Really strange! Different results between pytorch, caffe and keras

Nick_Young · May 24, 2017, 11:02am

I build three versions of the same network achitecture( i am not sure now). And trained them on the same dataset( i swear) using the same solver Adam with default hyper parameters.

The caffe and keras version works really well, but the pytorch version just doesn’t work.

the loss will go down, but rises at the end of every epoch.

This is strange.
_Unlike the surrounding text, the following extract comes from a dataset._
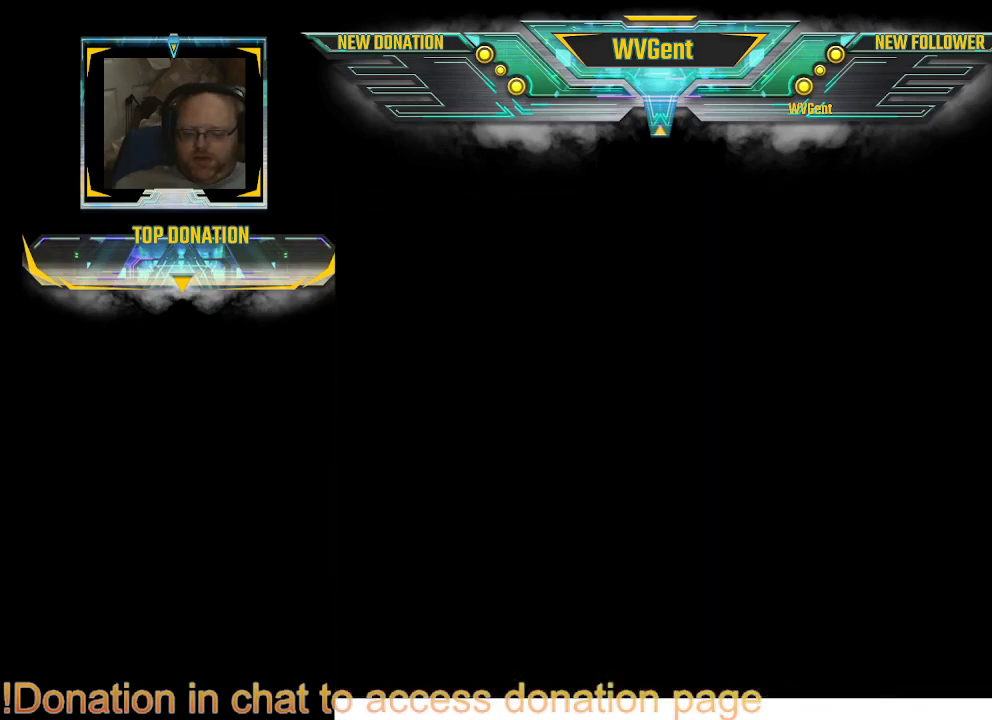
{"buttons": [], "left_stick": "center", "right_stick": "center", "events": []}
What’s wrong with my code?

time_step = 150
batch_size = 256
input_dim = 6

lstm_size1 = 100
lstm_size2 = 512
fc1_size = 512

class Net(nn.Module):
    def __init__(self):
        super(Net, self).__init__()
        self.lstm1 = nn.LSTM(input_dim, lstm_size1, dropout=0.3)
        self.lstm2 = nn.LSTM(lstm_size1, lstm_size2, dropout=0.3)
        self.fc1 = nn.Linear(lstm_size2, fc1_size)
        self.fc2 = nn.Linear(fc1_size, 3755)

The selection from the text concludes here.